Operation C 1942

Discussions on all aspects of the Japanese Empire, from the capture of Taiwan until the end of the Second World War.
Post Reply
glenn239
Member
Posts: 5868
Joined: 29 Apr 2005, 02:20
Location: Ontario, Canada

Re: Operation C 1942

#61

Post by glenn239 » 07 Apr 2009, 00:35

Ok, so the limitation was not the inability of Japan to project power into the Indian Ocean per se, but to do so in face of American pressure on their possessions in the Eastern Pacific. Presumably, their argument is based on the US being able to exert much greater pressure on Japan in 1942 and early 1943 than was actually the case?

It leads to the obvious question – since they considered the holdings east and south of Truk to be expendable in any case, then why did they think they required the main strength of Imperial Japan to defend them? Is it not a bit of a contradiction to state that Japan cannot make the Indian Ocean the main theatre because of places like Rabaul and the Marshalls, and then in the next breath omit Rabaul and the Marshalls from the "real" defensive perimeter?

Did they give any estimates of an operational nature for the Indian Ocean? (ie, how many divisions, ships and aircraft required to take Ceylon, or whatever).

Carl Schwamberger
Host - Allied sections
Posts: 10062
Joined: 02 Sep 2006, 21:31
Location: USA

Re: Operation C 1942

#62

Post by Carl Schwamberger » 07 Apr 2009, 01:58

glenn239 wrote:
The Japanese could never have dominated the Indian Ocean or the trade in and out of the Red Sea with the forces they possessed.
Any detailed information of an operational or logistical character to flesh this out?
Possibly the best way to understand the Japanese problems is to study in depth the twin campaigns revolving around New Guinea & Eastern Solomons from April or May to December 1942. The failure to effectively interdict the Allied supply ships to New Guinea or Guadacannal, despite a inital superiority in combat ships available and those that might make good raiders such as crusiers and long range submarines. Part of this had to do with doctrine. Raidsing merchant fleets was not a much studies technique in the IJN. So, they did not seem to know how to go about it, or even have much interest in it. Logistically the problems with placing fuel forward in the combat zone seems to have been paramount in the South East Pacific battles. The shortage of cargo ships hampered operations as well. Keeping the forward base at Rabul stocked with ammo and food for the ships ran at cross purposes with moving raw materials to Japan.
Ignoring the limitations of fuel oil--even after seizing Malaya & the NEI--Japan over-extended its defensive perimeter, beyond the original line of SAIPAN/PALAU/SORONG/TIMOR/JAVA/SINGAPORE, and almost all surviving high command officers later noted this fact, and its fatal effects on the war for Japan.
I don’t see Rabaul on that list.[/quote]

Rabul was part of the second phase of expansion.

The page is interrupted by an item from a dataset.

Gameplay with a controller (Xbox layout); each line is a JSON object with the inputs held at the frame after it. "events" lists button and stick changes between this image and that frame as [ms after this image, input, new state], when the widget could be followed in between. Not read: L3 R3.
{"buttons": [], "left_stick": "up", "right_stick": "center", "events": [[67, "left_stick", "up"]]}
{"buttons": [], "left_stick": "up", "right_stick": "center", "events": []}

The rational for setting up a base there was to support further operations in New Guinea and then the Solomons. In that case it was not part of the network of military installations of the intial or first phase of conquest, but rather part of the second phase that grossly over extended the 'perimeter'.


User avatar
pikeshot1600
Member
Posts: 203
Joined: 06 Apr 2006, 15:58
Location: USA

Re: Operation C 1942

#63

Post by pikeshot1600 » 07 Apr 2009, 02:20

I don't think, other than maybe as obscure war plans in the files of the ministries, that Japan had any intention to go ashore in the Indian Ocean. Neutralizing the RN was the intent, and removing a threat to that geographic flank, so that gains could be made and consolidated in the Pacific as a preleude to peace negotiaions with the US. That was the fantasy anyway.

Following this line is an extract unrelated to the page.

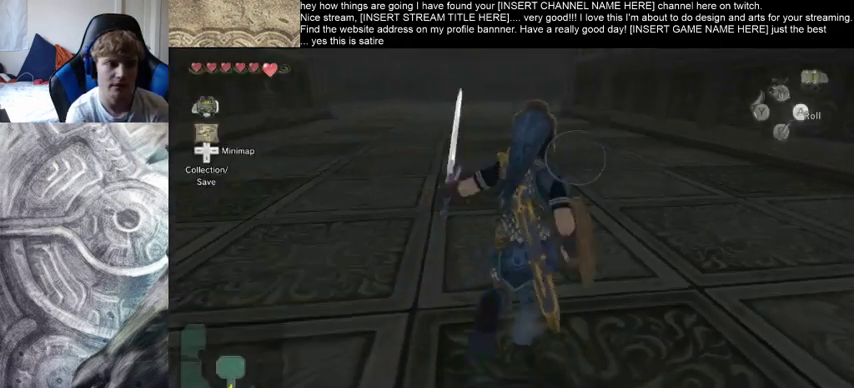
{"buttons": [], "left_stick": "up", "right_stick": "center", "events": []}
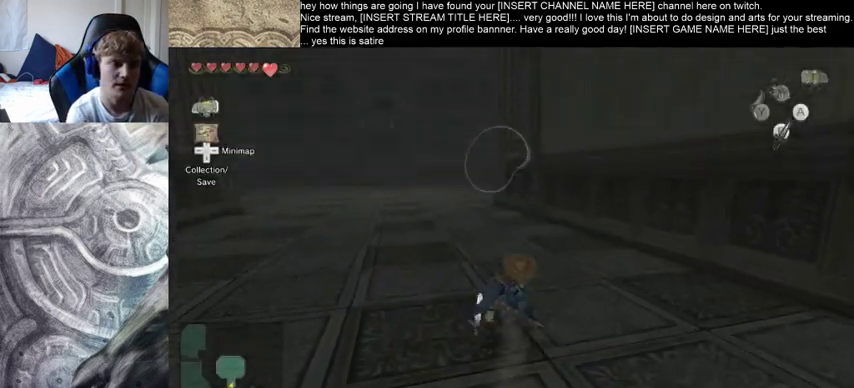
{"buttons": [], "left_stick": "up", "right_stick": "center", "events": []}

Truk and Rabaul were keys to the Japanese defensive perimiter. Guadalcanal, as an example, was a move to place air power athwart communications with Australia after the loss of half of the IJN's carriers in 1942. There was no grand strategy in that, just desperation.

User avatar
Peter H
Member
Posts: 28628
Joined: 30 Dec 2002, 14:18
Location: Australia

Re: Operation C 1942

#64

Post by Peter H » 07 Apr 2009, 02:31

Thanks for the information on Sommerville's options Carl

/Peter

Carl Schwamberger
Host - Allied sections
Posts: 10062
Joined: 02 Sep 2006, 21:31
Location: USA

Re: Operation C 1942

#65

Post by Carl Schwamberger » 07 Apr 2009, 02:46

glenn239 wrote:Ok, so the limitation was not the inability of Japan to project power into the Indian Ocean per se, but to do so in face of American pressure on their possessions in the Eastern Pacific. Presumably, their argument is based on the US being able to exert much greater pressure on Japan in 1942 and early 1943 than was actually the case?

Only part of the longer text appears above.